> REQUIRED WORK
Among the records below, find the line that has "пересматривать снова и снова"; from there, give the lines again exactly, and stop after the line that has "утриманням. Суд вир".

Collected data
================================

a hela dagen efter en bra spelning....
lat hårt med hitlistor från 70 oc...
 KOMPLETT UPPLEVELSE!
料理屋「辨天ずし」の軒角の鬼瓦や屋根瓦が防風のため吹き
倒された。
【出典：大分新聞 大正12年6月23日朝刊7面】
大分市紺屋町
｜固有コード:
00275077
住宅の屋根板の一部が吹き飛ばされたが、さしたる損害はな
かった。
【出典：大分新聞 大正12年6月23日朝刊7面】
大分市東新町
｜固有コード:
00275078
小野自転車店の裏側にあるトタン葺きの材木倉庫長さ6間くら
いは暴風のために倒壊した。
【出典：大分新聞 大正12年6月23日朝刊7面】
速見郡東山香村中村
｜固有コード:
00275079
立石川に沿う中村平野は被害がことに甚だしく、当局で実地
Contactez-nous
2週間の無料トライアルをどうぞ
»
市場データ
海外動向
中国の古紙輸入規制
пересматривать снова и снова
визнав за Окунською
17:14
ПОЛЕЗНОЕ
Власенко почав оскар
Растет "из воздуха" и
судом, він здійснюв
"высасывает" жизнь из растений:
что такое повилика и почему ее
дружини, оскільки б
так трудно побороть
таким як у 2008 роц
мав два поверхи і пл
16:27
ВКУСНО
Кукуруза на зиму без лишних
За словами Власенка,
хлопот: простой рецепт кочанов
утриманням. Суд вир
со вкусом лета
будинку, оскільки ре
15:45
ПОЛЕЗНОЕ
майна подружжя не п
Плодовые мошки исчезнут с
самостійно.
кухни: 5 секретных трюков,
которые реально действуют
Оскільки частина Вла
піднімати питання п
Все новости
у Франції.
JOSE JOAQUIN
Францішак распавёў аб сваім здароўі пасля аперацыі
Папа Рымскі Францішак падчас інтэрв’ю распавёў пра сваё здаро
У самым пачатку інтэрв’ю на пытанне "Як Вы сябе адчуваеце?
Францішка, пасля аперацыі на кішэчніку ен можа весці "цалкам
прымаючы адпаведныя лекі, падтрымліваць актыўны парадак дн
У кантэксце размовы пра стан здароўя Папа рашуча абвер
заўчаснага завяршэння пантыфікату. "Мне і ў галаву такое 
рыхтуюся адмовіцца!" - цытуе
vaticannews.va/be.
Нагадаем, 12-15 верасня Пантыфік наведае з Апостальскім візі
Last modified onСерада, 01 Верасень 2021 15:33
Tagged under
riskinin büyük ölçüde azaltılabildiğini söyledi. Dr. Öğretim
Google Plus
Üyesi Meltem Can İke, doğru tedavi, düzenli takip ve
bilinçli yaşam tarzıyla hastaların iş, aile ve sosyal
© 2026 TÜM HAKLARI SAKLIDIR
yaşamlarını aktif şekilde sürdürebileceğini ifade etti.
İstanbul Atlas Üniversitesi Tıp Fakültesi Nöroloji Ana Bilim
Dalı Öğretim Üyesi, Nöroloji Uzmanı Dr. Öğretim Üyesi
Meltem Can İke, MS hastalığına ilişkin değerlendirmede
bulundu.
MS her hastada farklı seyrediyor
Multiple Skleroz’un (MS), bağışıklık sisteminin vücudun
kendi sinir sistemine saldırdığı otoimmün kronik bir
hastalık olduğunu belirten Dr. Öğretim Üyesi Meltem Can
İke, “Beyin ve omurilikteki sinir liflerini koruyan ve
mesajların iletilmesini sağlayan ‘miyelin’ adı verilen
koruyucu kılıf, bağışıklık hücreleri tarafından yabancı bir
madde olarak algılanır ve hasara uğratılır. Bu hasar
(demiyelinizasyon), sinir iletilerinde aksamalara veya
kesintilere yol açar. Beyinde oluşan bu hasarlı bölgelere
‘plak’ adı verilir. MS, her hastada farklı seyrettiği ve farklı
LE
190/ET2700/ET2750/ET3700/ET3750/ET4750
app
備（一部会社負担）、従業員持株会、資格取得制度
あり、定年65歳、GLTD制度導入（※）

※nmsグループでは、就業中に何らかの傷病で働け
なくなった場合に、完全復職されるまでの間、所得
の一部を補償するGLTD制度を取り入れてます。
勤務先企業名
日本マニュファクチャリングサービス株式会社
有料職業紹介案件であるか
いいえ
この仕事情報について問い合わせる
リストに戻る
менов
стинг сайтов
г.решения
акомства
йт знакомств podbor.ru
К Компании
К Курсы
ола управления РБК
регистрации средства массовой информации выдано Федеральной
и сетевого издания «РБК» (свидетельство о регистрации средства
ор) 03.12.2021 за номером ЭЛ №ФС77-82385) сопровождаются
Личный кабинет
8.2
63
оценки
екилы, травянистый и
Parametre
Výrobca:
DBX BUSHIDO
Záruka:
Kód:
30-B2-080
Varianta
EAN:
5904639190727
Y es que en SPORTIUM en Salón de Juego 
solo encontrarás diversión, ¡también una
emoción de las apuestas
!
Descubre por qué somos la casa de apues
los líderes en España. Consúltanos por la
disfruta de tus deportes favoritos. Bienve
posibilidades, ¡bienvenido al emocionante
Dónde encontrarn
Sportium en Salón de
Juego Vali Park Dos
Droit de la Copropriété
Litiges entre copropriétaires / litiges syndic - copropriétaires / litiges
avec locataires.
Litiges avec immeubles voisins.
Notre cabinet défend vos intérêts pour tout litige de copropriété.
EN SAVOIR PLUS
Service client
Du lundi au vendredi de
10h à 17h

================================

> ANSWER TO THIS PROBLEM
пересматривать снова и снова
визнав за Окунською
17:14
ПОЛЕЗНОЕ
Власенко почав оскар
Растет "из воздуха" и
судом, він здійснюв
"высасывает" жизнь из растений:
что такое повилика и почему ее
дружини, оскільки б
так трудно побороть
таким як у 2008 роц
мав два поверхи і пл
16:27
ВКУСНО
Кукуруза на зиму без лишних
За словами Власенка,
хлопот: простой рецепт кочанов
утриманням. Суд вир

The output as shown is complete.